Charpentier’s use of the noël tunes fits well with the Jesuit approach of ‘enculturation,’ the blending of indigenous cultural traditions in the service of God and the celebration of the sacraments. It is especially fitting that these popular noëls were incorporated into a mass explicitly intended for Christmas Eve – precisely on this unique night when God takes on human form, when the sacred can combine with the secular.

The Mass provides the basic structure of the program, but in the place of the Liturgy of the Word between the Gloria and Credo we will perform the oratorio (or histoire sacreé) Dialogus inter angelos et pastores Judæ, which sets the Christmas Eve narrative of angels and shepherds, which paraphrases the Gospel text for Midnight Mass. Charpentier wrote at least six settings of the Christmas narratives, which to some extent share both music and text. It has thus far proven impossible to determine the year or the circumstances for which the Dialogus inter angelos et pastores Judæ was composed, but based its placement in Charpentier’s notebooks and evidence of the paper stock it was certainly composed and presumably performed during his tenure at the Jesuit church. It closely resembles In nativitatem Domini Canticum, H. 416, sharing structure, text, and a considerable amount of music, though the keys and instrumentation differ.

The Dialogus opens with a grand prelude that lead’s to a somber tenor recitative and a “Chorus of the Righteous” that describes a state of anticipation, awaiting the birth of Christ. A bass air in the form of a rondeau follows and the section concludes with a chorus calling for redemption, joyful and full of hope. The second part opens with an instrumental depiction of night built on interwoven fugal textures. The composer effects a striking contrast by following the Night music with a “Shepherd’s Awakening,” followed by the appearance of the angel, addressing the shepherds in a blinding light. The Heavenly Host joins, singing to the glory of god and after a march of the shepherds, all fall adoringly before the newborn infant. The oratorio concludes with a chorus, in which the shepherd’s marvel at their experience.

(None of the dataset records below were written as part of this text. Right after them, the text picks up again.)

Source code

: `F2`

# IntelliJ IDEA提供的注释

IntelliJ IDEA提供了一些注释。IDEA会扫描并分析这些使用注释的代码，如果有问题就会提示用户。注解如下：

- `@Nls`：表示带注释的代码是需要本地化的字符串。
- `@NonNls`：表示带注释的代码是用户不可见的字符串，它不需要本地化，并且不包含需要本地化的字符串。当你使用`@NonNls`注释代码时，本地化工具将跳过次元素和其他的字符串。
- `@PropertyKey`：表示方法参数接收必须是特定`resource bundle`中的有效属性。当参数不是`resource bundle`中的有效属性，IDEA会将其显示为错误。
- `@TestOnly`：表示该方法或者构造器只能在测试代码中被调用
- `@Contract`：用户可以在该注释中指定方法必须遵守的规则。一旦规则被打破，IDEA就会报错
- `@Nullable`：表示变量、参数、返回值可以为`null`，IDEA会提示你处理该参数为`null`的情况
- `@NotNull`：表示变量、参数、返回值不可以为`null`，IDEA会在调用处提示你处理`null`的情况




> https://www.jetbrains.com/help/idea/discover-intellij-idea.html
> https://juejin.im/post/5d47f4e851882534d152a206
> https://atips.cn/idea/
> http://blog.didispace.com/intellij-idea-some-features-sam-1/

We will open our program with an arrangement of five noël melodies, in lieu of an Introit, that incorporates several settings by Charpentier and other French composers of the time. The Introit des Noëls begins with perhaps the oldest of the melodies, often designated as “The First Noel”, A la venue de Noel, adorned with a flute duet by Jean-Jacques Rippert published in 1725 and then a polyphonic setting adapted from the Credo of Sebastien de Brossard’s Missa quinti toni pro nocte Die festi natalis Domini of 1700. One verse of Une jeune pucelle is followed by an instrumental arrangement of the noel by Charpentier. Next is an organ setting of the noel Ou s’en vont ces gais bergers by Nicolas LeBegue, one of the organists of the Sun King and a colleague of Charpentier. A verse of Or, nous dites Marie is framed by a trio sonata arrangement of the noël by Michel Richard De Lalande from his Symphonies des Noels. Finally we perform two verses of Tous les bourgeois de Châtres together with Charpentier’s instrumental setting.